Cooking up a Better Steak

Researchers develop methods for producing more tender, tasty, and juicy beef

There's nothing quite like a thick, juicy, sizzlin' steak cooked to perfection. But just what is it that makes some steaks taste better than others? Daryl Tatum, a meat quality researcher for Colorado State University's Agricultural Experiment Station, knows a few tricks to make a steak dinner a true treat.

Tatum and two other Colorado State animal science professors, Keith Belk and Gary Smith, have improved the taste, shelf life, and integrity of meat through their research. They have focused on beef in an effort to help cattle ranchers regain part of the food market. Beef's share of the market has dropped drastically since the 1980s in favor of chicken and pork.

"We want to improve the quality of beef that's in the grocery stores and restaurants," says Tatum. "We focus on taste – how. tender, juicy, and full of flavor the meat is. Taste is a consumer's primary driver, and beef is relatively expensive compared to chicken and pork. For a consumer to pay extra money for beef, it has to perform up to their expectations. It's just like building a car – if it's not worth the money, no one's going to buy it. We want to help beef producers stay profitable and in business."

The team has discovered that there are several things that can impact the quality of a meal: the animal's breeding, what it eats, the amount of stress the animal experienced, and how the carcass is treated.

It begins with genetics: Some varieties of cattle taste better than others. Also, some cattle have calmer dispositions, and calmer animals produce more tender meat than wilder ones do.

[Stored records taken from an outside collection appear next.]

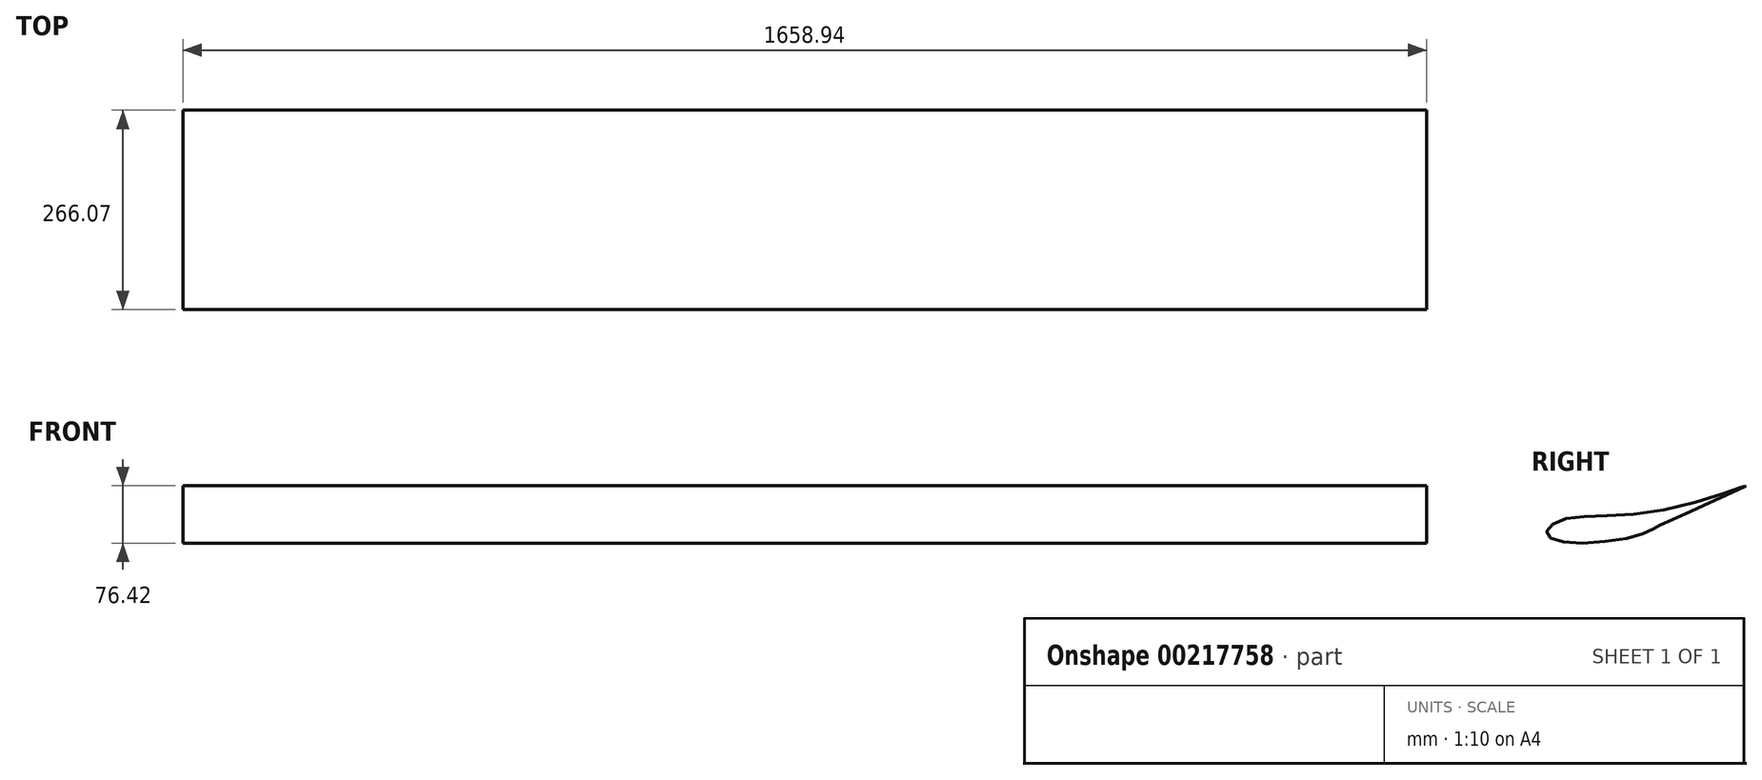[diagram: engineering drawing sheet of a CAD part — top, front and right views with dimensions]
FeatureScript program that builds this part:
annotation { "Feature Type Name" : "Feature", "Feature Type Description" : "" }
export const myFeature = defineFeature(function(context is Context, id is Id, definition is map)
    precondition{}
    {
        {
            var Q0;
            Q0=qCreatedBy(makeId("Right.planeOp"),FACE);
            var sketch = newSketch(context, id + "F0", { "sketchPlane" : qUnion([Q0])});
            skFitSpline(sketch, "E0", {"points": [v(-113.42, -12.37) * mm, v(-135.34, 0) * mm, v(-116.2, 17.04) * mm, v(14.34, 28.99) * mm, v(130.5, 62.34) * mm, v(33.94, 18.45) * mm, v(12.13, 8.1) * mm, v(-13.92, -3.67) * mm, v(-113.42, -12.37) * mm]});
            skSolve(sketch);
        }
        {
            var Q0;
            Q0 = qSketchRegion(id + "F0", true);
            extrude(context, id + "F1", {"entities" : qUnion([Q0]), "endBound" : BoundingType.SYMMETRIC, "depth" : 1658.94 * mm});
        }
    });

Next, Tatum's group has identified quality control points to help cattle produce the best possible beef for their breed. "Small changes in management practices can make a difference in the quality of meat produced," says Tatum. "We recommend putting beef cattle on a high-grain diet about 100 days before harvest. You can really improve the taste and tenderness by boosting energy intake during this period."

The way preventative antibiotics or vaccines are administered can also make a difference. When cattle are given an injection in the muscle, the needle often causes a lesion and scar tissue-like toughness in a muscle. A producer can protect the quality of his product by injecting such medicine into areas such as the neck rather than the hip, where it would ruin the quality of a steak or roast. Lesions from needles can last up to 18 months – about the time a calf would be mature enough to be harvested. Overuse of growth-promotants also can cause beef to be tough.

Tatum also has found that certain practices after meat is harvested can make it more tender. For example, Tatum says muscles contract and shorten as rigor mortis sets in, making them more dense and tough. Electrical currents can be used to make muscle tissue relax after harvest, ensuring more tenderness.

Injection treatments are another way to improve quality. Injecting water, sodium lactate, or phosphorus into carcass muscle can help prevent overcooking, which can hamper the taste of beef. "Many consumers overcook beef," says Tatum, "either because they are concerned about food safety or they just don't know how to properly cook meat. These injection treatments also make the meat juicy and more flavorful, giving it a slightly salty, more beefy taste and help ensure that steak your mouth is watering for is cooked to perfection."